The broader S&P 500 shrugged at the Oct. 9 higher oil price and the broader energy market concern about the Israel-Hamas war, closing higher that day and the next.

But if the conflict broadens in the Middle East and oil prices move meaningfully higher for longer, the stock market is sure to view it as a negative.

Although oil companies benefit from higher prices, a prolonged rise in oil prices would be a negative for the economy and the market as a whole. Consumers spend less on goods and services when they have to use more money to buy gasoline. Costs for agricultural products rise because of farmers’ fuel needs, making food more expensive. Manufacturers have to pay more for their operations.

Some companies have more of an ability to pass those costs on to customers. Those who have to eat more of the higher costs stand to see their share price decline.

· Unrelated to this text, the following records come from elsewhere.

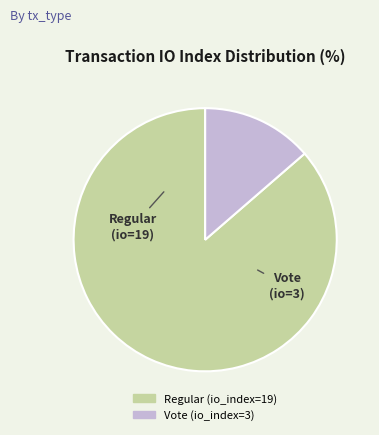

Approximately how many times larger is the value at Vote (io_index=3) compared to Regular (io_index=19)?

0.2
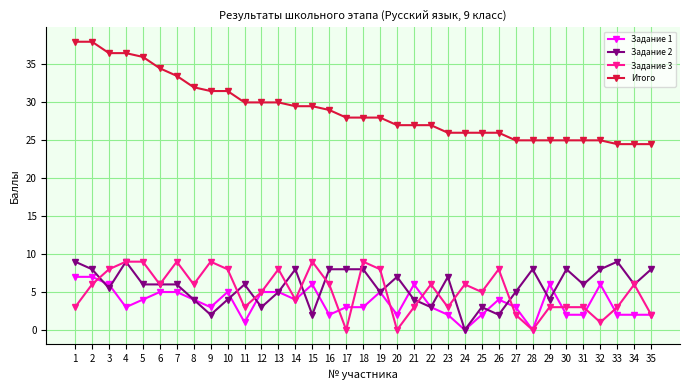

How many data points does each series have?

35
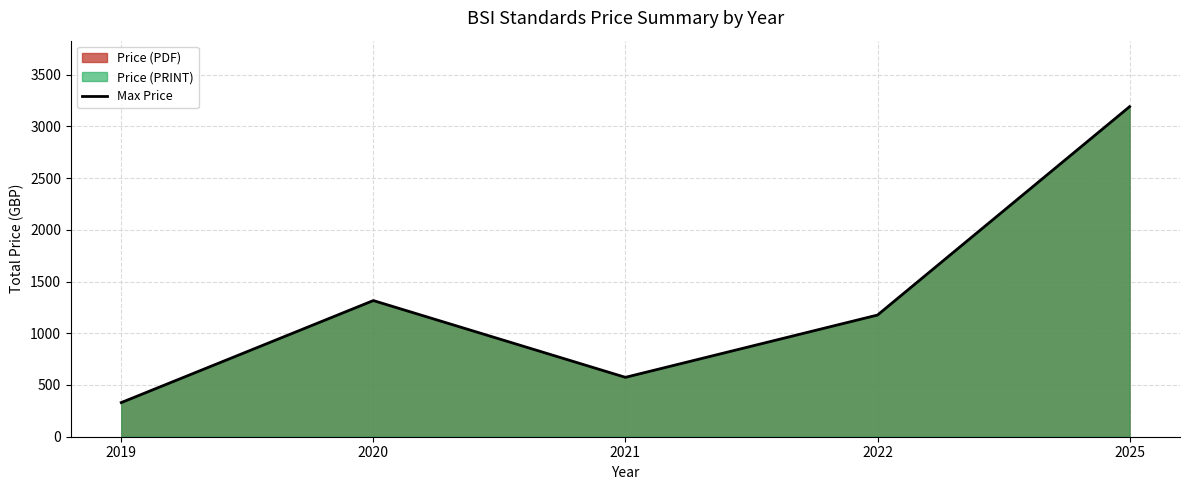

What is the value of the 2nd point from the left?

1316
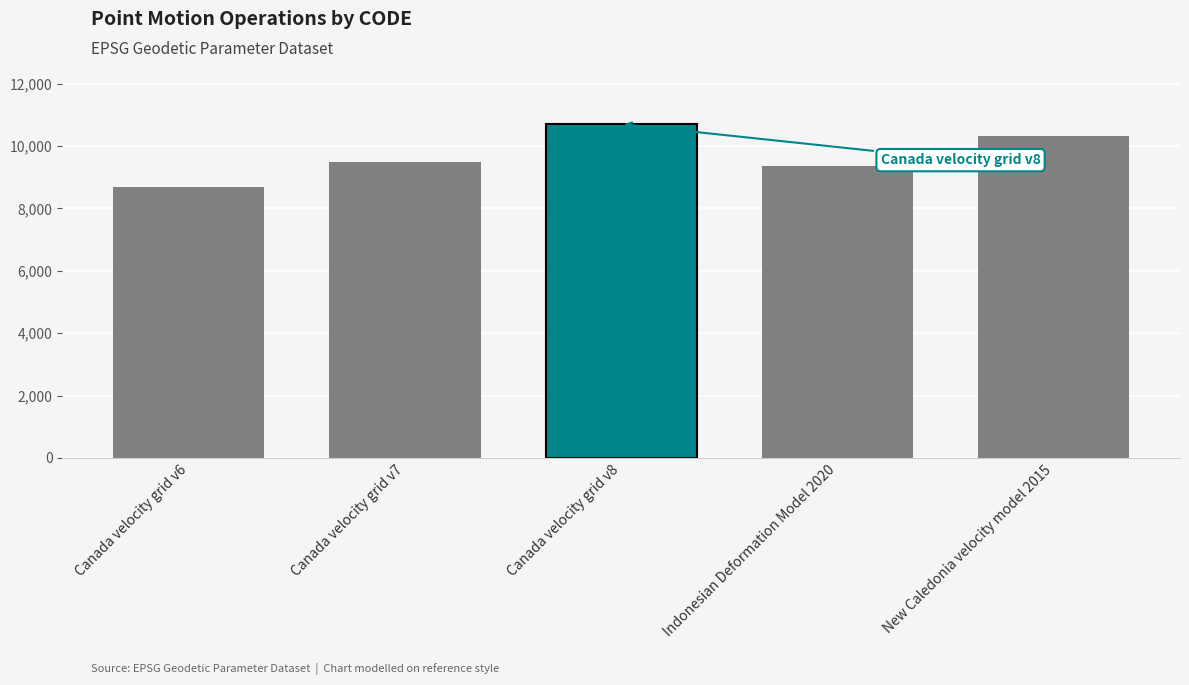

Which has a higher value, Canada velocity grid v7 or New Caledonia velocity model 2015?

New Caledonia velocity model 2015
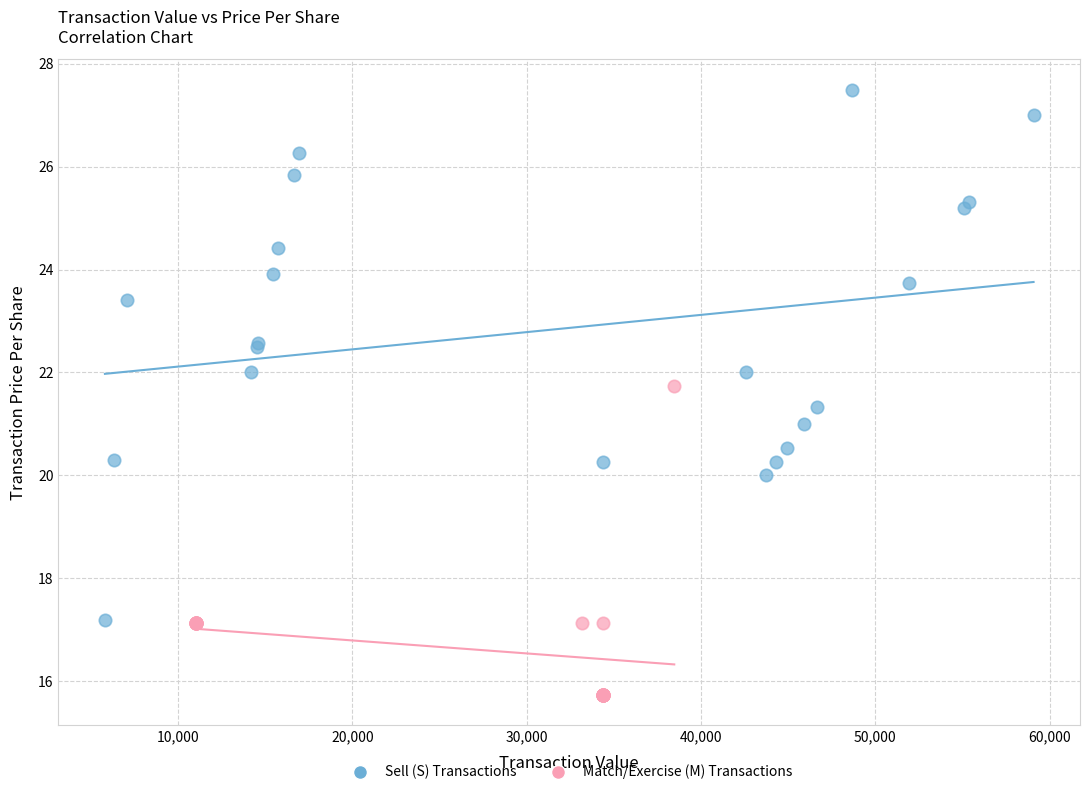

Which series contains the lowest Y value?

Match/Exercise (M) Transactions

Also, the higher inflation can prompt the Federal Reserve to hike interest rates, which makes corporate borrowing more expensive.

“As for stocks, regardless of what has transpired, they needed a short-term correction, and if energy prices increase in the short term it just continues to put selling pressure on equities,” says Daniel Bustamante, managing partner and chief investment officer of asset manager Bustamante Capital. The S&P 500 is down nearly 3% over the past month as of Oct. 10. “Aside from that, geopolitical risk is going to have a larger effect on stocks, so I think many are watching closely to (monitor) the unfolding situation.”